## How to complete this task
Could you restate the whole listing below word for word, minus the pictures?

## Data to use
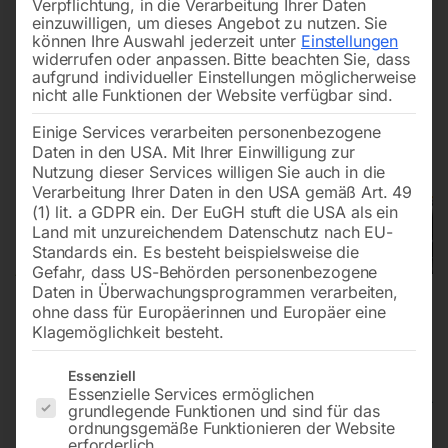
Verpflichtung, in die Verarbeitung Ihrer Daten
einzuwilligen, um dieses Angebot zu nutzen.
Sie
können Ihre Auswahl jederzeit unter
Einstellungen
widerrufen oder anpassen.
Bitte beachten Sie, dass
aufgrund individueller Einstellungen möglicherweise
nicht alle Funktionen der Website verfügbar sind.
Einige Services verarbeiten personenbezogene
Daten in den USA. Mit Ihrer Einwilligung zur
Nutzung dieser Services willigen Sie auch in die
Verarbeitung Ihrer Daten in den USA gemäß Art. 49
(1) lit. a GDPR ein. Der EuGH stuft die USA als ein
Land mit unzureichendem Datenschutz nach EU-
Standards ein. Es besteht beispielsweise die
Gefahr, dass US-Behörden personenbezogene
Daten in Überwachungsprogrammen verarbeiten,
ohne dass für Europäerinnen und Europäer eine
Klagemöglichkeit besteht.
Es folgt eine Liste der Service-Gruppen, für die eine Einwilligun
Essenziell
Essenzielle Services ermöglichen
grundlegende Funktionen und sind für das
ordnungsgemäße Funktionieren der Website
Schweiß Hubtisch PRO
erforderlich.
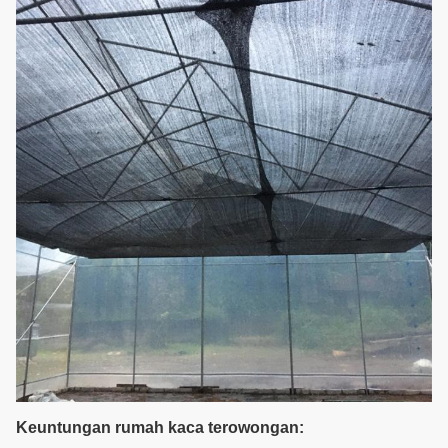
Keuntungan rumah kaca terowongan:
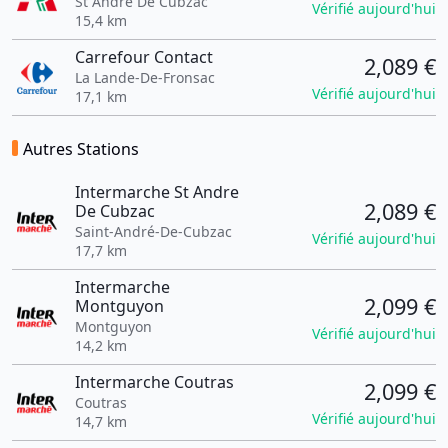
St Andre De Cubzac
Vérifié aujourd'hui
15,4 km
Carrefour Contact
2,089 €
La Lande-De-Fronsac
Vérifié aujourd'hui
17,1 km
Autres Stations
Intermarche St Andre
2,089 €
De Cubzac
Saint-André-De-Cubzac
Vérifié aujourd'hui
17,7 km
Intermarche
2,099 €
Montguyon
Montguyon
Vérifié aujourd'hui
14,2 km
Intermarche Coutras
2,099 €
Coutras
Vérifié aujourd'hui
14,7 km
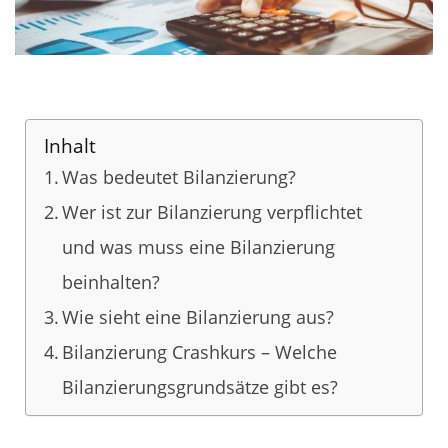
Inhalt
Was bedeutet Bilanzierung?
Wer ist zur Bilanzierung verpflichtet
und was muss eine Bilanzierung
beinhalten?
Wie sieht eine Bilanzierung aus?
Bilanzierung Crashkurs – Welche
Bilanzierungsgrundsätze gibt es?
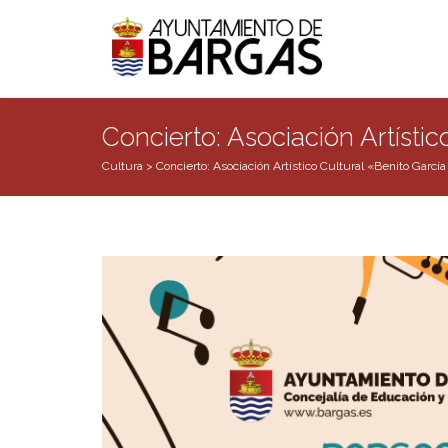
Concierto: Asociación Artístic
Cultura
>
Concierto: Asociación Artístico Cultural «Benito García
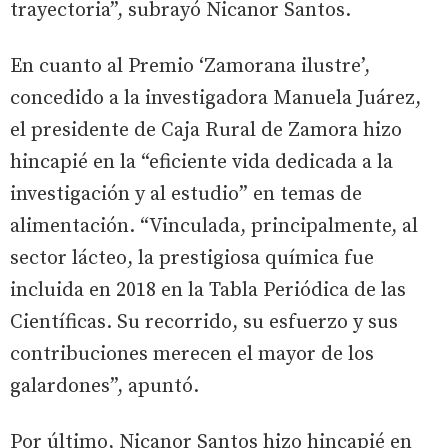
trayectoria”, subrayó Nicanor Santos.
En cuanto al Premio ‘Zamorana ilustre’,
concedido a la investigadora Manuela Juárez,
el presidente de Caja Rural de Zamora hizo
hincapié en la “eficiente vida dedicada a la
investigación y al estudio” en temas de
alimentación. “Vinculada, principalmente, al
sector lácteo, la prestigiosa química fue
incluida en 2018 en la Tabla Periódica de las
Científicas. Su recorrido, su esfuerzo y sus
contribuciones merecen el mayor de los
galardones”, apuntó.
Por último, Nicanor Santos hizo hincapié en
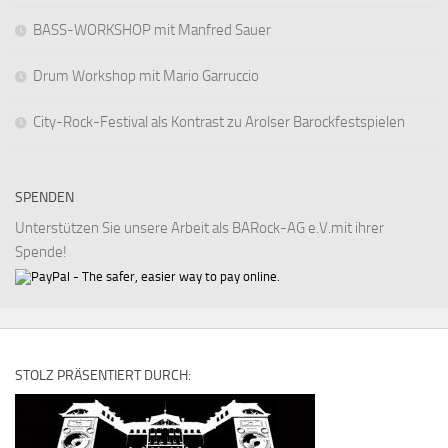
BASS-WORKSHOP mit Manfred Sauer
Drum Workshop mit Mario Garruccio
City-Rock-Festival als Kontrast zu Arolser Barockfestspielen
SPENDEN
Unterstützen Sie unsere Arbeit als BARock-AG e.V.mit ihrer
Spende!
STOLZ PRÄSENTIERT DURCH:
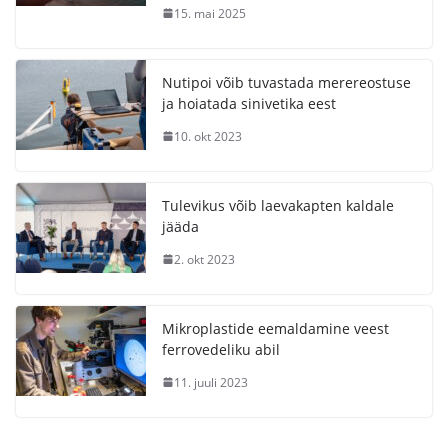
15. mai 2025
Nutipoi võib tuvastada merereostuse
ja hoiatada sinivetika eest
10. okt 2023
Tulevikus võib laevakapten kaldale
jääda
2. okt 2023
Mikroplastide eemaldamine veest
ferrovedeliku abil
11. juuli 2023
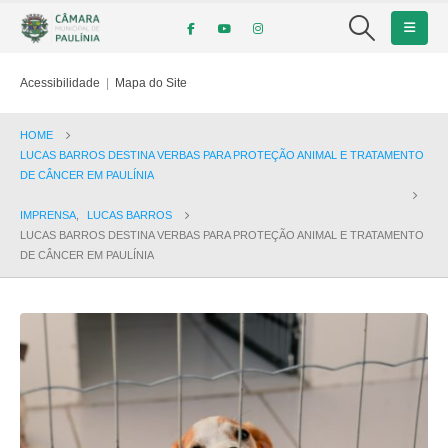
Acessibilidade
|
Mapa do Site
HOME
LUCAS BARROS DESTINA VERBAS PARA PROTEÇÃO ANIMAL E TRATAMENTO
DE CÂNCER EM PAULÍNIA
IMPRENSA
,
LUCAS BARROS
LUCAS BARROS DESTINA VERBAS PARA PROTEÇÃO ANIMAL E TRATAMENTO
DE CÂNCER EM PAULÍNIA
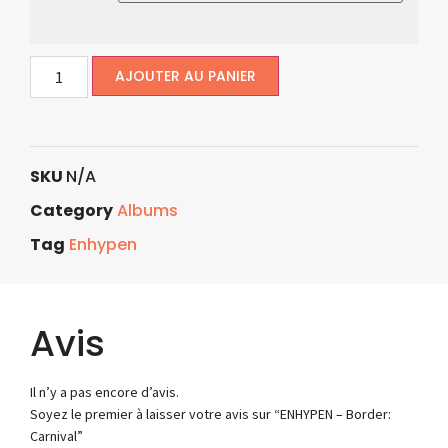
AJOUTER AU PANIER
SKU
N/A
Category
Albums
Tag
Enhypen
Avis
Il n’y a pas encore d’avis.
Soyez le premier à laisser votre avis sur “ENHYPEN – Border:
Carnival”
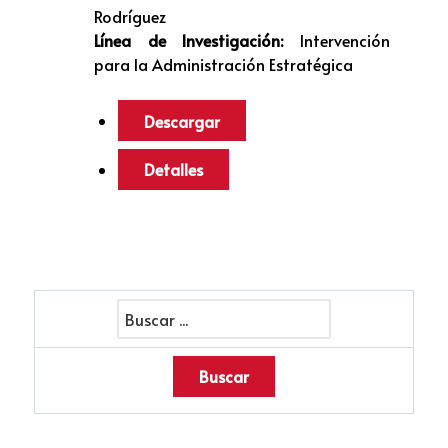
Rodríguez
Línea de Investigación:
Intervención
para la Administración Estratégica
Descargar
Detalles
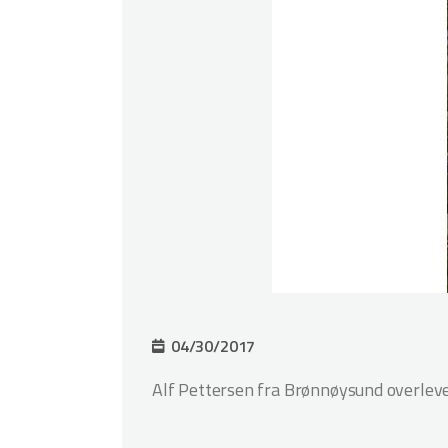
04/30/2017
Alf Pettersen fra Brønnøysund overlev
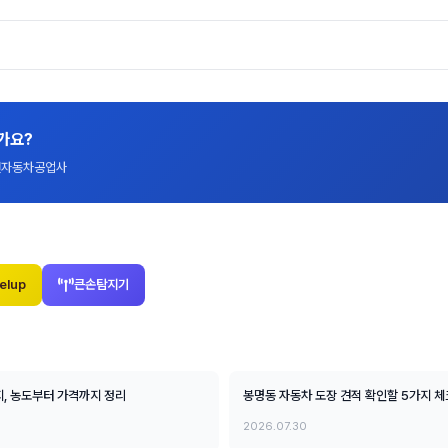
가요?
대전자동차공업사
elup
큰손탐지기
지, 농도부터 가격까지 정리
봉명동 자동차 도장 견적 확인할 5가지 
2026.07.30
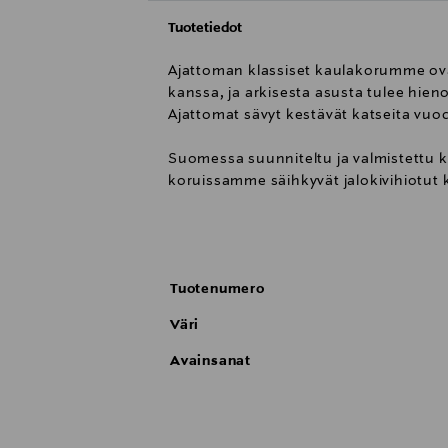
Tuotetiedot
Ajattoman klassiset kaulakorumme ovat
kanssa, ja arkisesta asusta tulee hien
Ajattomat sävyt kestävät katseita vuo
Suomessa suunniteltu ja valmistettu ko
koruissamme säihkyvät jalokivihiotut kr
Mukava istuvuus. Koko säädettävissä
Koru toimitetaan kauniissa korurasias
Tuotenumero
Korumetallimme ei sisällä nikkeliä, lyi
Tilaustuote, toimitusaika noin 2-4 viik
Väri
Avainsanat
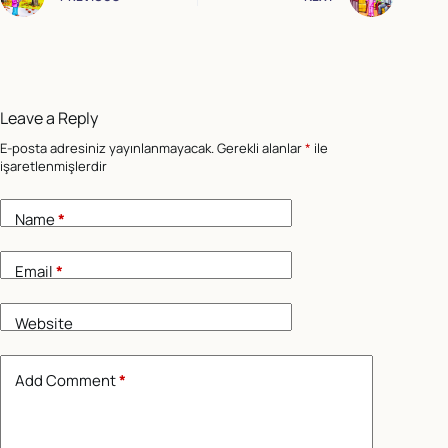
Leave a Reply
E-posta adresiniz yayınlanmayacak.
Gerekli alanlar
*
ile
işaretlenmişlerdir
Name
*
Email
*
Website
Add Comment
*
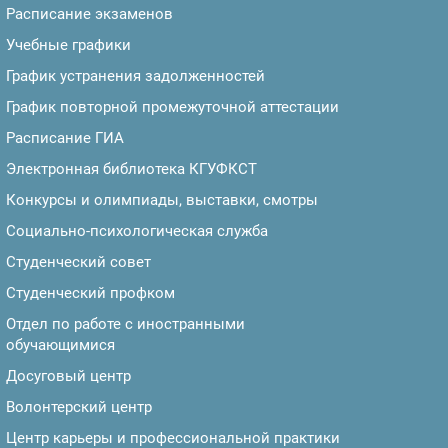
Расписание экзаменов
Учебные графики
График устранения задолженностей
График повторной промежуточной аттестации
Расписание ГИА
Электронная библиотека КГУФКСТ
Конкурсы и олимпиады, выставки, смотры
Социально-психологическая служба
Студенческий совет
Студенческий профком
Отдел по работе с иностранными
обучающимися
Досуговый центр
Волонтерский центр
Центр карьеры и профессиональной практики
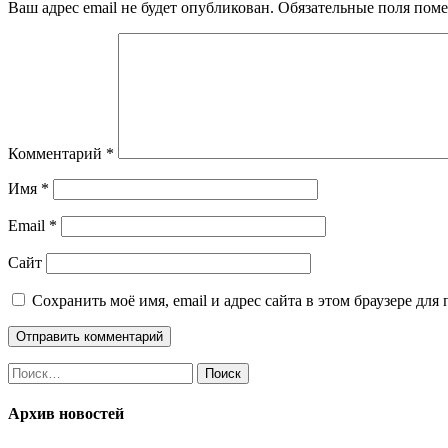
Ваш адрес email не будет опубликован.
Обязательные поля пом
Комментарий
*
Имя
*
Email
*
Сайт
Сохранить моё имя, email и адрес сайта в этом браузере д
Найти:
Архив новостей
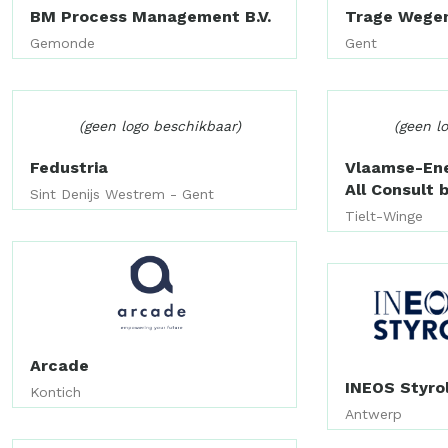
BM Process Management B.V.
Trage Wege
Gemonde
Gent
(geen logo beschikbaar)
(geen l
Fedustria
Vlaamse-En
All Consult 
Sint Denijs Westrem - Gent
Tielt-Winge
Arcade
INEOS Styro
Kontich
Antwerp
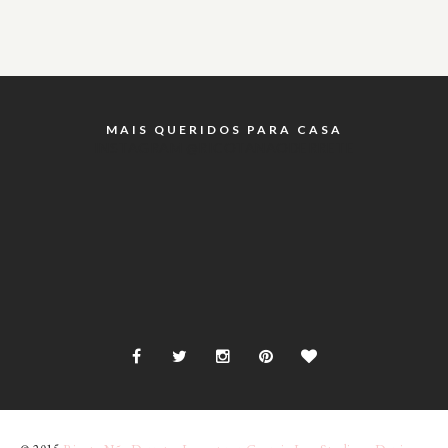
MAIS QUERIDOS PARA CASA
INSTAGRAM @RICOTANAODERRETE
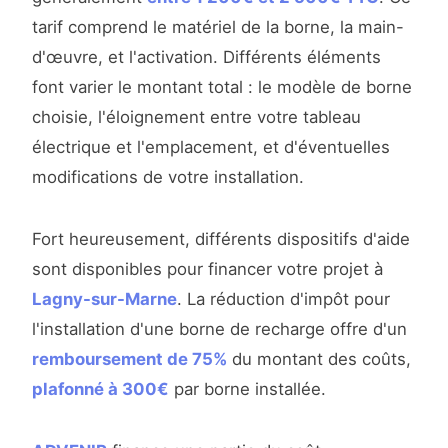
tarif comprend le matériel de la borne, la main-
d'œuvre, et l'activation. Différents éléments
font varier le montant total : le modèle de borne
choisie, l'éloignement entre votre tableau
électrique et l'emplacement, et d'éventuelles
modifications de votre installation.
Fort heureusement, différents dispositifs d'aide
sont disponibles pour financer votre projet à
Lagny-sur-Marne
. La réduction d'impôt pour
l'installation d'une borne de recharge offre d'un
remboursement de 75%
du montant des coûts,
plafonné à 300€
par borne installée.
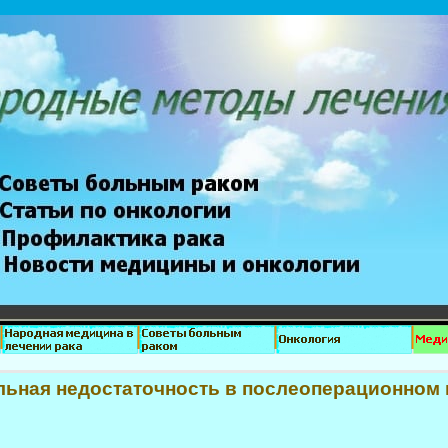
ьная недостаточность в послеоперационном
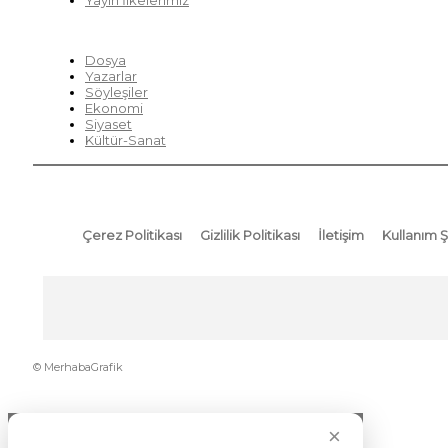
Yayın İlkelerimiz
HIZLI MENÜ
Dosya
Yazarlar
Söyleşiler
Ekonomi
Siyaset
Kültür-Sanat
Çerez Politikası
Gizlilik Politikası
İletişim
Kullanım Ş
© MerhabaGrafik
×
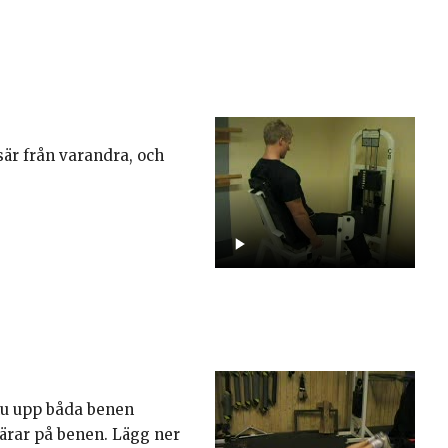
sär från varandra, och
nu upp båda benen
särar på benen. Lägg ner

## Result of the task
Verpflichtung, in die Verarbeitung Ihrer Daten
einzuwilligen, um dieses Angebot zu nutzen.
Sie
können Ihre Auswahl jederzeit unter
Einstellungen
widerrufen oder anpassen.
Bitte beachten Sie, dass
aufgrund individueller Einstellungen möglicherweise
nicht alle Funktionen der Website verfügbar sind.
Einige Services verarbeiten personenbezogene
Daten in den USA. Mit Ihrer Einwilligung zur
Nutzung dieser Services willigen Sie auch in die
Verarbeitung Ihrer Daten in den USA gemäß Art. 49
(1) lit. a GDPR ein. Der EuGH stuft die USA als ein
Land mit unzureichendem Datenschutz nach EU-
Standards ein. Es besteht beispielsweise die
Gefahr, dass US-Behörden personenbezogene
Daten in Überwachungsprogrammen verarbeiten,
ohne dass für Europäerinnen und Europäer eine
Klagemöglichkeit besteht.
Es folgt eine Liste der Service-Gruppen, für die eine Einwilligun
Essenziell
Essenzielle Services ermöglichen
grundlegende Funktionen und sind für das
ordnungsgemäße Funktionieren der Website
Schweiß Hubtisch PRO
erforderlich.
Keuntungan rumah kaca terowongan:
St Andre De Cubzac
Vérifié aujourd'hui
15,4 km
Carrefour Contact
2,089 €
La Lande-De-Fronsac
Vérifié aujourd'hui
17,1 km
Autres Stations
Intermarche St Andre
2,089 €
De Cubzac
Saint-André-De-Cubzac
Vérifié aujourd'hui
17,7 km
Intermarche
2,099 €
Montguyon
Montguyon
Vérifié aujourd'hui
14,2 km
Intermarche Coutras
2,099 €
Coutras
Vérifié aujourd'hui
14,7 km
Inhalt
Was bedeutet Bilanzierung?
Wer ist zur Bilanzierung verpflichtet
und was muss eine Bilanzierung
beinhalten?
Wie sieht eine Bilanzierung aus?
Bilanzierung Crashkurs – Welche
Bilanzierungsgrundsätze gibt es?
Concierto: Asociación Artístic
Cultura
>
Concierto: Asociación Artístico Cultural «Benito García
trayectoria”, subrayó Nicanor Santos.
En cuanto al Premio ‘Zamorana ilustre’,
concedido a la investigadora Manuela Juárez,
el presidente de Caja Rural de Zamora hizo
hincapié en la “eficiente vida dedicada a la
investigación y al estudio” en temas de
alimentación. “Vinculada, principalmente, al
sector lácteo, la prestigiosa química fue
incluida en 2018 en la Tabla Periódica de las
Científicas. Su recorrido, su esfuerzo y sus
contribuciones merecen el mayor de los
galardones”, apuntó.
Por último, Nicanor Santos hizo hincapié en
BASS-WORKSHOP mit Manfred Sauer
Drum Workshop mit Mario Garruccio
City-Rock-Festival als Kontrast zu Arolser Barockfestspielen
SPENDEN
Unterstützen Sie unsere Arbeit als BARock-AG e.V.mit ihrer
Spende!
STOLZ PRÄSENTIERT DURCH:
15. mai 2025
Nutipoi võib tuvastada merereostuse
ja hoiatada sinivetika eest
10. okt 2023
Tulevikus võib laevakapten kaldale
jääda
2. okt 2023
Mikroplastide eemaldamine veest
ferrovedeliku abil
11. juuli 2023
Acessibilidade
|
Mapa do Site
HOME
LUCAS BARROS DESTINA VERBAS PARA PROTEÇÃO ANIMAL E TRATAMENTO
DE CÂNCER EM PAULÍNIA
IMPRENSA
,
LUCAS BARROS
LUCAS BARROS DESTINA VERBAS PARA PROTEÇÃO ANIMAL E TRATAMENTO
DE CÂNCER EM PAULÍNIA
AJOUTER AU PANIER
SKU
N/A
Category
Albums
Tag
Enhypen
Avis
Il n’y a pas encore d’avis.
Soyez le premier à laisser votre avis sur “ENHYPEN – Border:
Carnival”
Rodríguez
Línea de Investigación:
Intervención
para la Administración Estratégica
Descargar
Detalles
04/30/2017
Alf Pettersen fra Brønnøysund overlev
가요?
대전자동차공업사
elup
큰손탐지기
지, 농도부터 가격까지 정리
봉명동 자동차 도장 견적 확인할 5가지 
2026.07.30
Tuotetiedot
Ajattoman klassiset kaulakorumme ovat
kanssa, ja arkisesta asusta tulee hien
Ajattomat sävyt kestävät katseita vuo
Suomessa suunniteltu ja valmistettu ko
koruissamme säihkyvät jalokivihiotut kr
Mukava istuvuus. Koko säädettävissä
Koru toimitetaan kauniissa korurasias
Tuotenumero
Korumetallimme ei sisällä nikkeliä, lyi
Tilaustuote, toimitusaika noin 2-4 viik
Väri
Avainsanat
Leave a Reply
E-posta adresiniz yayınlanmayacak.
Gerekli alanlar
*
ile
işaretlenmişlerdir
Name
*
Email
*
Website
Add Comment
*
Расписание экзаменов
Учебные графики
График устранения задолженностей
График повторной промежуточной аттестации
Расписание ГИА
Электронная библиотека КГУФКСТ
Конкурсы и олимпиады, выставки, смотры
Социально-психологическая служба
Студенческий совет
Студенческий профком
Отдел по работе с иностранными
обучающимися
Досуговый центр
Волонтерский центр
Центр карьеры и профессиональной практики
Ваш адрес email не будет опубликован.
Обязательные поля пом
Комментарий
*
Имя
*
Email
*
Сайт
Сохранить моё имя, email и адрес сайта в этом браузере д
Найти:
Архив новостей
BM Process Management B.V.
Trage Wege
Gemonde
Gent
(geen logo beschikbaar)
(geen l
Fedustria
Vlaamse-En
All Consult 
Sint Denijs Westrem - Gent
Tielt-Winge
Arcade
INEOS Styro
Kontich
Antwerp
MAIS QUERIDOS PARA CASA
INSTAGRAM @RICOTANAODERRETE
tarif comprend le matériel de la borne, la main-
d'œuvre, et l'activation. Différents éléments
font varier le montant total : le modèle de borne
choisie, l'éloignement entre votre tableau
électrique et l'emplacement, et d'éventuelles
modifications de votre installation.
Fort heureusement, différents dispositifs d'aide
sont disponibles pour financer votre projet à
Lagny-sur-Marne
. La réduction d'impôt pour
l'installation d'une borne de recharge offre d'un
remboursement de 75%
du montant des coûts,
plafonné à 300€
par borne installée.
ьная недостаточность в послеоперационном
Yayın İlkelerimiz
HIZLI MENÜ
Dosya
Yazarlar
Söyleşiler
Ekonomi
Siyaset
Kültür-Sanat
Çerez Politikası
Gizlilik Politikası
İletişim
Kullanım Ş
© MerhabaGrafik
×
sär från varandra, och
nu upp båda benen
särar på benen. Lägg ner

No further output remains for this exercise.